Hideki asentó con la cabeza y salió del baño con el director. Minutos después, ambos llegaron hasta la oficina del segundo. Louis cerró la puerta y miró con una notable malicia al chico.

—¿Tienes frío? —preguntó el director—. Aunque la lluvia ya cesó, la temperatura está baja esta noche.

El director Louis se acercó a Hideki y puso sus manos sobre los hombros de éste último. La cercanía a la que el hombre estaba de él no le parecía para nada cómoda, así que se apartó.

—Director Louis, le agradezco su buena intención —dijo Hideki—, pero  siento que lo mejor es que me retire a mi dormitorio.

Haciendo una rápida reverencia japonesa, casi que descortés, intentó irse, pero una pregunta contundente de parte de Louis lo detuvo.
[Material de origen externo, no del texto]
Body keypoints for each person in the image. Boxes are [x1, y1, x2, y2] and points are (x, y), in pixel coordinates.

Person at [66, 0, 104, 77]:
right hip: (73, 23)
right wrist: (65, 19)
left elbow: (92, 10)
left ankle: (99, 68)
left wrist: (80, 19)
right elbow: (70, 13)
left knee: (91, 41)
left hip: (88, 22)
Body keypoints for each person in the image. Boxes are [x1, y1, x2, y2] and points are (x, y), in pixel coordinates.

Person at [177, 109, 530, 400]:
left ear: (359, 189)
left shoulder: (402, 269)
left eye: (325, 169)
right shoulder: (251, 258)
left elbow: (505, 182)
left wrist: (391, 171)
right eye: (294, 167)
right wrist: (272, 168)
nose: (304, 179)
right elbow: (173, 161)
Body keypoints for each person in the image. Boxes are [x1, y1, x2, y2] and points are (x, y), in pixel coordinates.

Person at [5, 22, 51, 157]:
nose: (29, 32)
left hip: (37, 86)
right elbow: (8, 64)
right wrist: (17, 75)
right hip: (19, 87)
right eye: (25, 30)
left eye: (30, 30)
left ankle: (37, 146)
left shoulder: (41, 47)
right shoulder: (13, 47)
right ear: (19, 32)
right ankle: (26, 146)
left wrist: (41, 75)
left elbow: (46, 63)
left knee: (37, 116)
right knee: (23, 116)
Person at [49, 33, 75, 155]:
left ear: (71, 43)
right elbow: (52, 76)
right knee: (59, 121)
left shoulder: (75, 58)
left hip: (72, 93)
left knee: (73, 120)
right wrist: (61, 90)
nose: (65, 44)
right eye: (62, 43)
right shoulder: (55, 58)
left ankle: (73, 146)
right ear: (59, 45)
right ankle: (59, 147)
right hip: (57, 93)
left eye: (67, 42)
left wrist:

—¿No te gustaría saber cómo paraste en este orfanato?

Para Hideki era inevitable no sentir intriga ante ello. Nunca antes alguien, desde su llegada a ese lugar, le había dicho o tan siquiera mencionado algo que involucrara la gran parte de su vida que no recordaba.

—¿Usted conoce algo relacionado con mi pasado?

—No sé muchos detalles —respondió Louis—, pero sí varias cosas que pueden ayudarte a aclarar tus recuerdos antes de que llegaras aquí totalmente amnésico.

—Si es así, dígame —le pidió Hideki con cierto tono de desesperación—. Necesito saber quién era, mi nombre real, si tengo parientes, personas que me conozcan y me ayuden a saber qué era de mí. ¡Por favor, director Louis!

—Todo eso puedo responderlo si a cambio me complaces como quiero, Hideki.

—¿Complacer? —preguntó desconcertado.

De repente, Louis tomó con brusquedad el mentón de Hideki, cuya mirada confundida y ojos desorbitados hablaban por sí solos.

—Director —pronunció el chico en un hilo de voz. La sensación de peligro y de que algo malo iba a pasar se apoderaba de él, como ya era costumbre.

—Tienes una apariencia muy afeminada —dijo Louis, al tiempo que comenzaba a acariciarle las piernas—. Compórtate como una buena niña, ¿quieres? Y a cambio te diré lo que necesites saber.

Hideki no dudó en soltarse de Louis para salir corriendo, pero fue inútil. El director no tuvo que hacer un gran esfuerzo para alcanzarlo jalándole del pelo.

—¿A dónde crees que vas? —dijo con severidad—. ¿Piensas que te será fácil salir de aquí?

Louis empujó a Hideki contra la pared y lo desvistió con destreza, al tiempo que lo resistía de las muñecas.

—¿Qué está haciendo? Deténgase, por favor.

—¿Detenerme? Desde que llegaste a este orfanato me pareciste un joven muy atractivo —aseguró el director besándolo en la mejilla y en una actitud libidinosa—. Siempre busqué una oportunidad de tenerte a solas y ya que esta noche se me presentó, no creas que la dejaré pasar tan fácil.

—¡No, director! ¡Deténgase! ¡Se lo suplico!

Esas últimas palabras de Hideki pudieron oírse de forma desgarradora. El hecho de verse sometido a tal vejamen lo destrozaba por dentro y rebosaba su paciencia.